• **DATA IN THIS EXERCISE**
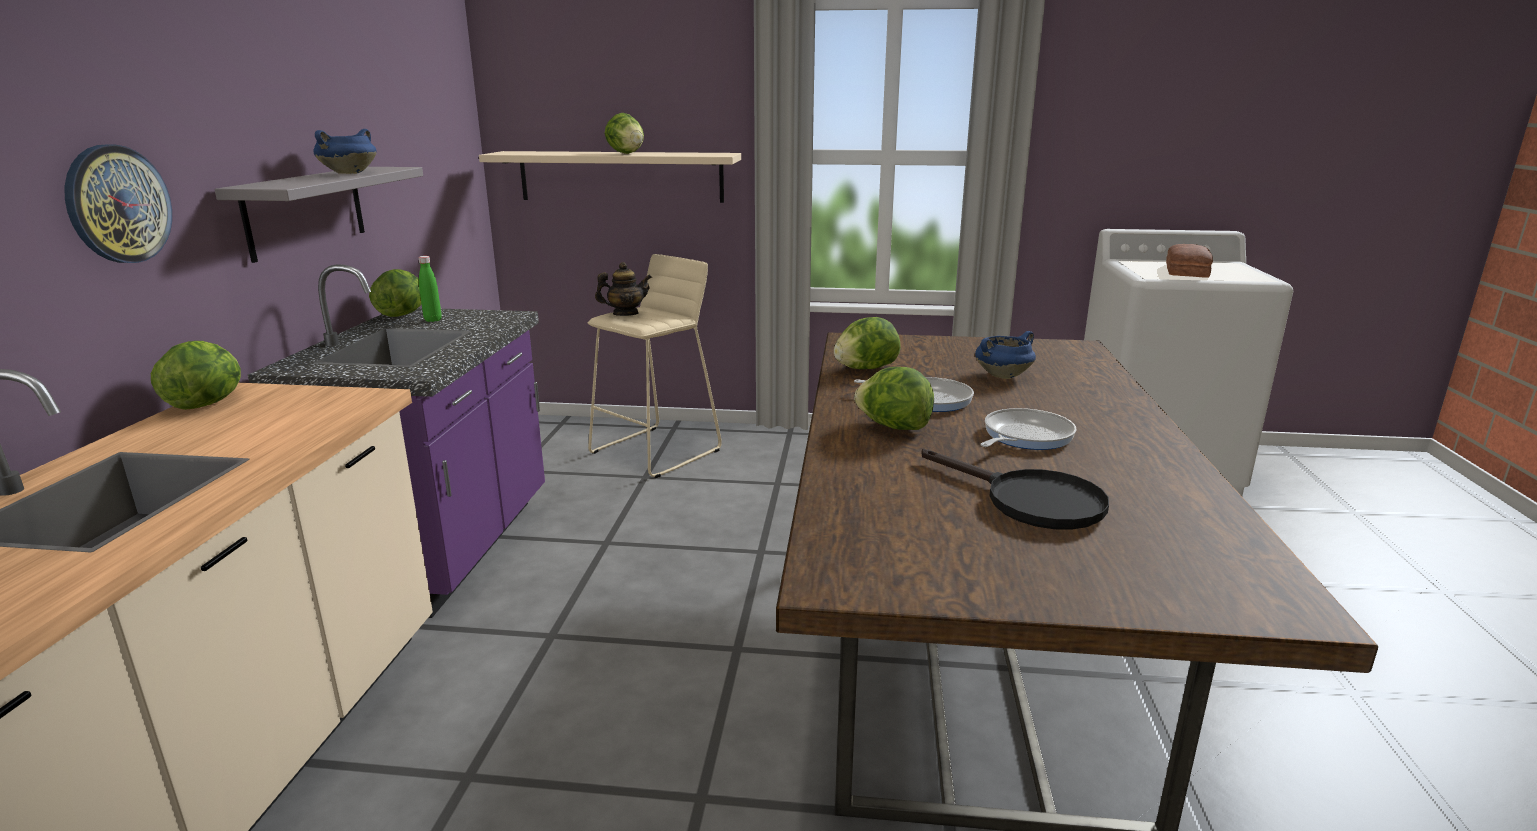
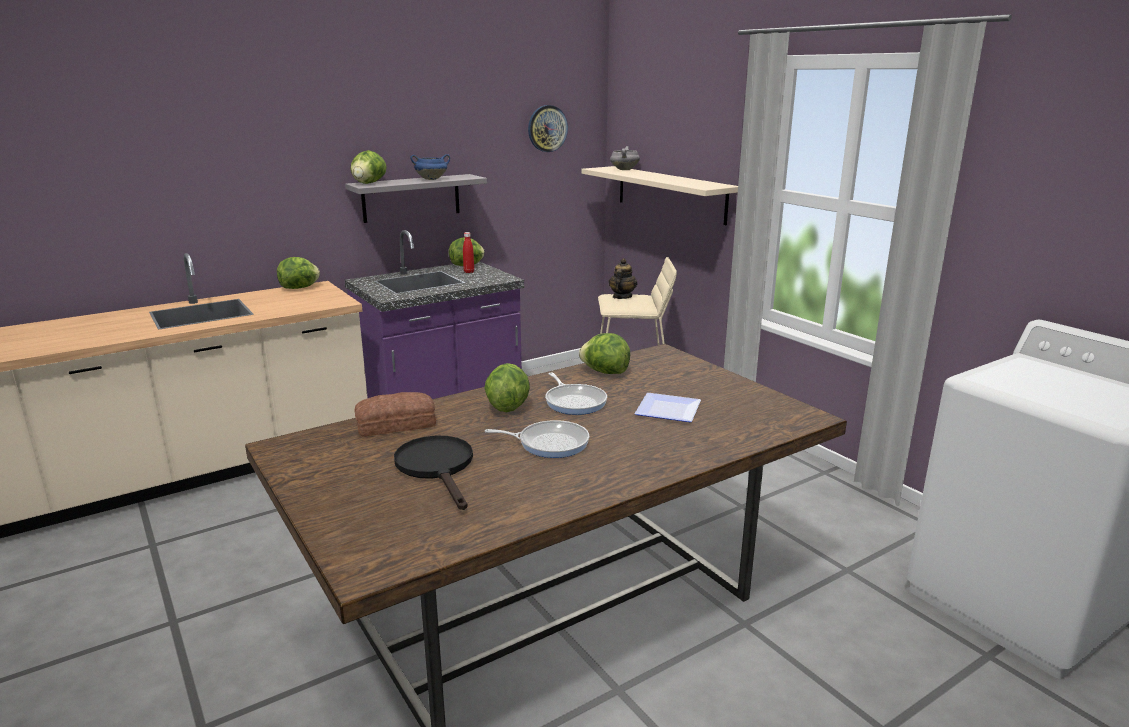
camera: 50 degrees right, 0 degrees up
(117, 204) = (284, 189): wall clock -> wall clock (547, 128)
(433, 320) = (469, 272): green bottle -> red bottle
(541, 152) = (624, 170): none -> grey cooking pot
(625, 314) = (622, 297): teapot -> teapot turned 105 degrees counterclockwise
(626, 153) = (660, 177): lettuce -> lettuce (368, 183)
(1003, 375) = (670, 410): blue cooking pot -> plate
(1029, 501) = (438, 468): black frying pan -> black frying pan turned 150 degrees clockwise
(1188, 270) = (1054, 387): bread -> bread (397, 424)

---

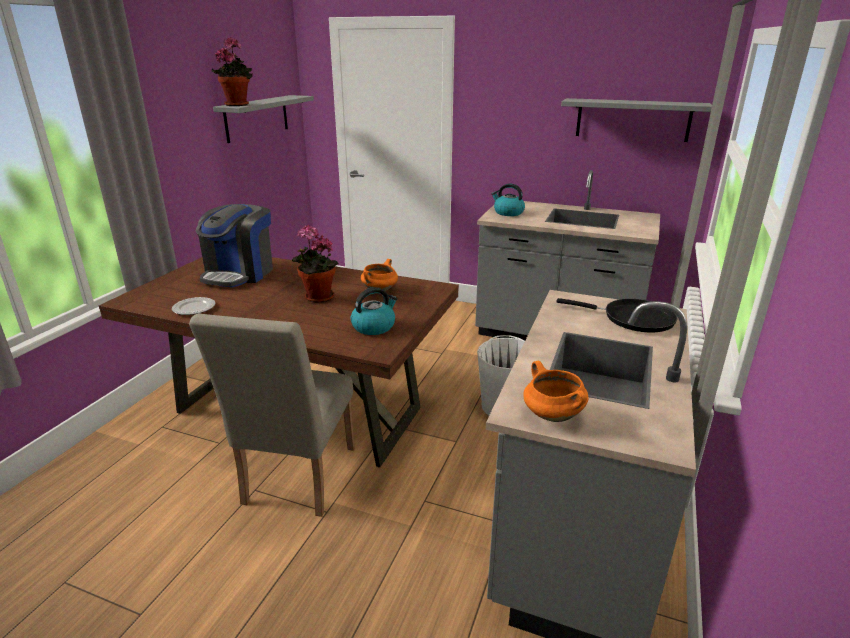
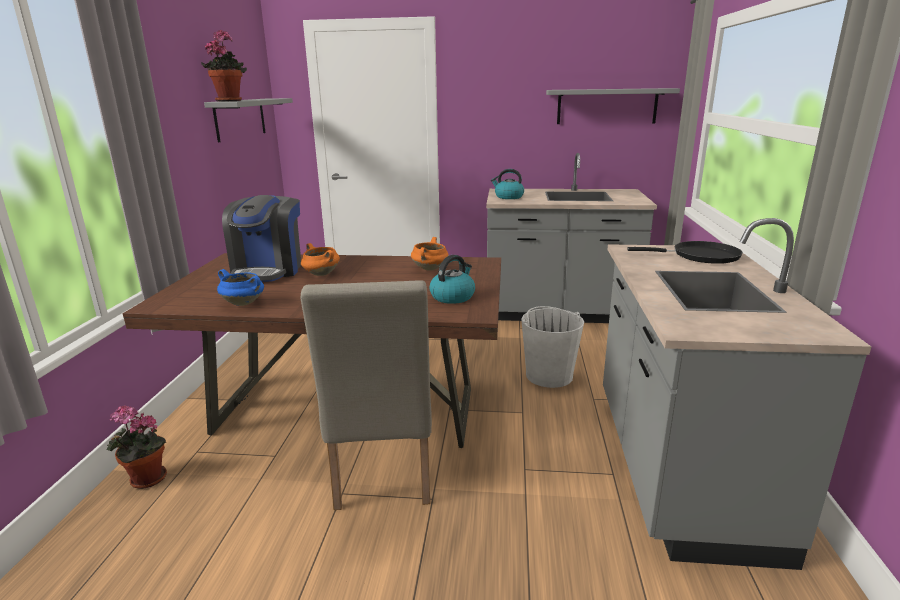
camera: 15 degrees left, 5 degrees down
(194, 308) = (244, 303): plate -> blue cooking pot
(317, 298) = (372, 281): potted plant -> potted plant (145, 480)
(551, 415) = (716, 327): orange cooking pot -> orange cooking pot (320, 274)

* * *

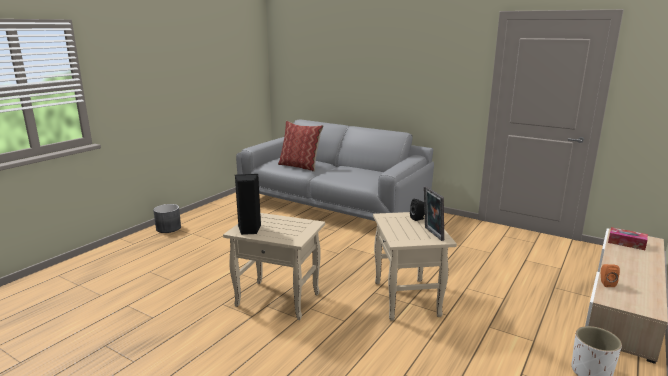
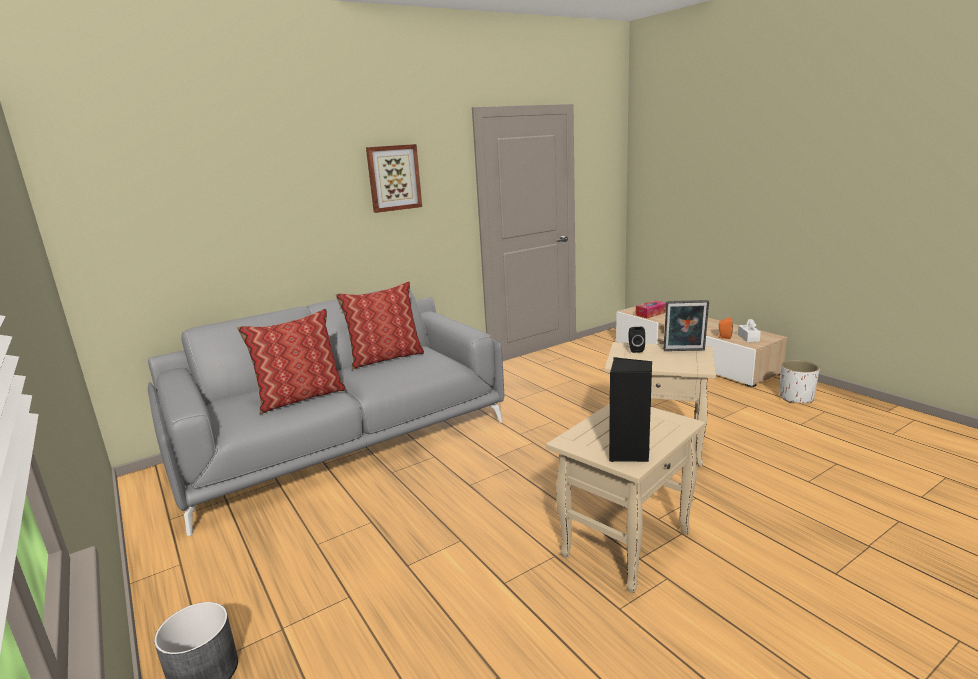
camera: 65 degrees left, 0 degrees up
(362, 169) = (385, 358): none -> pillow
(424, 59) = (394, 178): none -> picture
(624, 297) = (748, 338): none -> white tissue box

• **INSTRUCTIONS TO FOLLOW**
The listing above holds a line with "(433, 320) = (469, 272): green" and a line with "(1188, 270) = (1054, 387): bread". Print the stretch from the first through the second, exactly and alone.

• **SOLUTION TO THIS PROBLEM**
(433, 320) = (469, 272): green bottle -> red bottle
(541, 152) = (624, 170): none -> grey cooking pot
(625, 314) = (622, 297): teapot -> teapot turned 105 degrees counterclockwise
(626, 153) = (660, 177): lettuce -> lettuce (368, 183)
(1003, 375) = (670, 410): blue cooking pot -> plate
(1029, 501) = (438, 468): black frying pan -> black frying pan turned 150 degrees clockwise
(1188, 270) = (1054, 387): bread -> bread (397, 424)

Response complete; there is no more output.